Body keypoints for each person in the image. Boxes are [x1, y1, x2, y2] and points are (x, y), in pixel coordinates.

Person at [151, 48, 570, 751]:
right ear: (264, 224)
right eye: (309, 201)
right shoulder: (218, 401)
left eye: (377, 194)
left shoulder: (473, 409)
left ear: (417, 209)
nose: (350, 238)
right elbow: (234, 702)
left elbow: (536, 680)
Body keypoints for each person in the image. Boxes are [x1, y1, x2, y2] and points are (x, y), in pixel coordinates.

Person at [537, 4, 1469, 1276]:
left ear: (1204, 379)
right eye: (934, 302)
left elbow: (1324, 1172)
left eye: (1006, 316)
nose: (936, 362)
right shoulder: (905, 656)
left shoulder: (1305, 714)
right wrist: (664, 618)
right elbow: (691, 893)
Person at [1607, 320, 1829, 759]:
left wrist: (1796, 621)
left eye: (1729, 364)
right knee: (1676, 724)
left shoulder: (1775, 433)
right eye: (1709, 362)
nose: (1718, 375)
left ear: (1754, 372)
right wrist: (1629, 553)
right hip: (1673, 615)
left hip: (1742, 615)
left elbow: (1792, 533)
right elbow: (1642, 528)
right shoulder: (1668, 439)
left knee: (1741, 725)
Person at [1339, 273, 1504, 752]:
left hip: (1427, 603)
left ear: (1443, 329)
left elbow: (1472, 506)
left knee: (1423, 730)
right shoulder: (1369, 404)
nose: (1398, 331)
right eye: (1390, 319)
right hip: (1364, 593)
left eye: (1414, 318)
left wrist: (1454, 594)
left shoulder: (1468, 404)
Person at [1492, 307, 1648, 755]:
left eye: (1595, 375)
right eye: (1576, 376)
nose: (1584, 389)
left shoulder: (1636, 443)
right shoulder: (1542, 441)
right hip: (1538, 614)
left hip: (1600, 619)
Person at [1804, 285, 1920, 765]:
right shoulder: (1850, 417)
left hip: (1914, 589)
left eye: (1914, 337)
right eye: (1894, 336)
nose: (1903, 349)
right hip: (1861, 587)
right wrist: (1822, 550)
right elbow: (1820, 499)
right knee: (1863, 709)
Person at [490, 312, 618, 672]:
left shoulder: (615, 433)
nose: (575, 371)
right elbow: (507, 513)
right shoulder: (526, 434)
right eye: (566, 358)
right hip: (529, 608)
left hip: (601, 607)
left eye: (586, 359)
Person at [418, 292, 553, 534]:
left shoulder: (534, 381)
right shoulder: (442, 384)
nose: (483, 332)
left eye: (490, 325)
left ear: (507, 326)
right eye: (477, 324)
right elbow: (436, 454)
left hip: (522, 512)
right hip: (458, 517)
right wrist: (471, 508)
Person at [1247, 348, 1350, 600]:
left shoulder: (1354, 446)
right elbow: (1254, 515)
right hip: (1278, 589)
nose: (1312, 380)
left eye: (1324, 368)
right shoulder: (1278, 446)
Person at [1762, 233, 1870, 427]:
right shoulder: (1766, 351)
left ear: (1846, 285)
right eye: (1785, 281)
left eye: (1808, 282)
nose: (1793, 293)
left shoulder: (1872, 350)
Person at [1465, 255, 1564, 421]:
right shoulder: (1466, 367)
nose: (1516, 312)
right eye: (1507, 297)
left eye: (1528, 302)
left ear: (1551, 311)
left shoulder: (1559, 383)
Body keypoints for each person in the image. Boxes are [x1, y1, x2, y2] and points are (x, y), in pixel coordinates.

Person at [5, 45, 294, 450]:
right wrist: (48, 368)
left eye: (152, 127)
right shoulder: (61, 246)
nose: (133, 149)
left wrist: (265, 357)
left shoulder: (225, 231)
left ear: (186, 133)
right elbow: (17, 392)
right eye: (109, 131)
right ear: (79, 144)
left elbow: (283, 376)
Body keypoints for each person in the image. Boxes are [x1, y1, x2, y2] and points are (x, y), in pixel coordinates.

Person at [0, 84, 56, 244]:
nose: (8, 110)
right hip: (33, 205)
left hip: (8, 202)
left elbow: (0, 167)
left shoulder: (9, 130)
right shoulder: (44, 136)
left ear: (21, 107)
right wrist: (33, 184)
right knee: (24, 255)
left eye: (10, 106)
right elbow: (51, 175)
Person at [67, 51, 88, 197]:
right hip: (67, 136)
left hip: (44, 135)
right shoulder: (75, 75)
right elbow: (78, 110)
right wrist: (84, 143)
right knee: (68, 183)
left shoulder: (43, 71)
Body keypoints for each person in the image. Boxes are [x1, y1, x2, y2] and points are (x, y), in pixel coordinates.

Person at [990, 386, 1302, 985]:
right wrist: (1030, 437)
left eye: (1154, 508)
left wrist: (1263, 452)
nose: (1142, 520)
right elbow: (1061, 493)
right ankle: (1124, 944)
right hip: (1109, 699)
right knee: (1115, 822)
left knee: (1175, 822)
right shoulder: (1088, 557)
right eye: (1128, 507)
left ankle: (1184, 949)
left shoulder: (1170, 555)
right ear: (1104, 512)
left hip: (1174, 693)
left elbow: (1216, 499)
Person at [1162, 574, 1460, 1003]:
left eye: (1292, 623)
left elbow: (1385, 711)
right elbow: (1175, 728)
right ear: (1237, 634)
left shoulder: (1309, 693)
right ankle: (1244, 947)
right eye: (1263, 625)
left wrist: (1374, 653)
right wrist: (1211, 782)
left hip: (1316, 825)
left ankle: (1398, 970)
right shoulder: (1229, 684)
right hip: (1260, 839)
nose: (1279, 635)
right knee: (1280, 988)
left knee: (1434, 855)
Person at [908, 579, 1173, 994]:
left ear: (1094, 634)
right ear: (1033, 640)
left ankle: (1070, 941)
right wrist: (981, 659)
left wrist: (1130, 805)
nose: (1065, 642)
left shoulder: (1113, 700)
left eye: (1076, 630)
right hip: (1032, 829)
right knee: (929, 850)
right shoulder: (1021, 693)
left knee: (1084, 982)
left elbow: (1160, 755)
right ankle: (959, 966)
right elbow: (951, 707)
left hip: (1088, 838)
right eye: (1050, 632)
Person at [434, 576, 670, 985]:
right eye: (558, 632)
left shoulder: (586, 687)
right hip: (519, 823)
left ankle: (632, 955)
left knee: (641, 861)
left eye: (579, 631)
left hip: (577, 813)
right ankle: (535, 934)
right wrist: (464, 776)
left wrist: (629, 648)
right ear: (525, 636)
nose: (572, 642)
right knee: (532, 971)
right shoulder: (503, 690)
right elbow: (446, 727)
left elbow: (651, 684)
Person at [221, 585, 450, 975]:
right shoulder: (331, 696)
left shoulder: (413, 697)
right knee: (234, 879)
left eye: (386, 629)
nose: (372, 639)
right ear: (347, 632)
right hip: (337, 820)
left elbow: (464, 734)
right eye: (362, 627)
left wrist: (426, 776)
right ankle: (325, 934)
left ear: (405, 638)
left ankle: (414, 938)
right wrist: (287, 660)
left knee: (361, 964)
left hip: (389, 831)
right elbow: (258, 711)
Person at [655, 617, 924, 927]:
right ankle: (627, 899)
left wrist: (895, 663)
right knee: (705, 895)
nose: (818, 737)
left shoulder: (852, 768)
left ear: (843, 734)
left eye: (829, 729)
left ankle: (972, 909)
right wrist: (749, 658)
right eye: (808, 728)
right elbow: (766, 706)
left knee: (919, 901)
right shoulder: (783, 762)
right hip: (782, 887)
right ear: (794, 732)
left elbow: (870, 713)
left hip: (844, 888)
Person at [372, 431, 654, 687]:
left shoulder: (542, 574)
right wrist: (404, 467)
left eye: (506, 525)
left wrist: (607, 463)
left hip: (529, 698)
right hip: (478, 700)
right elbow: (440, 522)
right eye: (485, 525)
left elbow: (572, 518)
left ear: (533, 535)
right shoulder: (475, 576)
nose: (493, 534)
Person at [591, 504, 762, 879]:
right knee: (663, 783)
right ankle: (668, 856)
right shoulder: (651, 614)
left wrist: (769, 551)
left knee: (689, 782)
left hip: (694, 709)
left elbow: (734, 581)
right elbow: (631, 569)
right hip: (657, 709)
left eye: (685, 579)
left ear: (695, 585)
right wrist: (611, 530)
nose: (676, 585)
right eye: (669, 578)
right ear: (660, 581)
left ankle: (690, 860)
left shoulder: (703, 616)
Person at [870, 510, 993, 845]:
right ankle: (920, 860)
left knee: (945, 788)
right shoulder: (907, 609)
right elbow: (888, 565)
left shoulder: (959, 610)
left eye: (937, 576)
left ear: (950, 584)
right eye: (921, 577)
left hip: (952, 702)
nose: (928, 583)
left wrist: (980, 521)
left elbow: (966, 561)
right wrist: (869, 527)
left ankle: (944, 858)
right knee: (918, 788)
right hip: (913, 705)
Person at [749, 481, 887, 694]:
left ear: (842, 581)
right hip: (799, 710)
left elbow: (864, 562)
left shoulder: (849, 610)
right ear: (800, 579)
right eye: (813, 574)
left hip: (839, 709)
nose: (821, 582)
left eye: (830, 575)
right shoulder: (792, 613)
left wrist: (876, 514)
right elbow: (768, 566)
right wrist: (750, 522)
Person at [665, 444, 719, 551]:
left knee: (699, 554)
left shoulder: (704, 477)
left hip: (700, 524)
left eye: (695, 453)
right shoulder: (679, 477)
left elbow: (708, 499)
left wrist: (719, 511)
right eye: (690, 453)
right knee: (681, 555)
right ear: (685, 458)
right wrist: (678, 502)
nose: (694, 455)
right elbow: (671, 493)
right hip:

=-=-=-=-=

**Task item**
Print exactly the lines above from the one with "left eye: (152, 127)" to the one with "right eye: (1128, 507)", including both.

**Exercise response**
left eye: (152, 127)
right shoulder: (61, 246)
nose: (133, 149)
left wrist: (265, 357)
left shoulder: (225, 231)
left ear: (186, 133)
right elbow: (17, 392)
right eye: (109, 131)
right ear: (79, 144)
left elbow: (283, 376)
Body keypoints for each person in the image. Boxes are [x1, y1, x2, y2] and points are (x, y), in pixel coordinates.

Person at [0, 84, 56, 244]:
nose: (8, 110)
right hip: (33, 205)
left hip: (8, 202)
left elbow: (0, 167)
left shoulder: (9, 130)
right shoulder: (44, 136)
left ear: (21, 107)
right wrist: (33, 184)
right knee: (24, 255)
left eye: (10, 106)
right elbow: (51, 175)
Person at [67, 51, 88, 197]:
right hip: (67, 136)
left hip: (44, 135)
right shoulder: (75, 75)
right elbow: (78, 110)
right wrist: (84, 143)
right knee: (68, 183)
left shoulder: (43, 71)
Body keypoints for each person in the image. Boxes are [x1, y1, x2, y2] and points are (x, y), in pixel coordinates.

Person at [990, 386, 1302, 985]:
right wrist: (1030, 437)
left eye: (1154, 508)
left wrist: (1263, 452)
nose: (1142, 520)
right elbow: (1061, 493)
right ankle: (1124, 944)
right hip: (1109, 699)
right knee: (1115, 822)
left knee: (1175, 822)
right shoulder: (1088, 557)
right eye: (1128, 507)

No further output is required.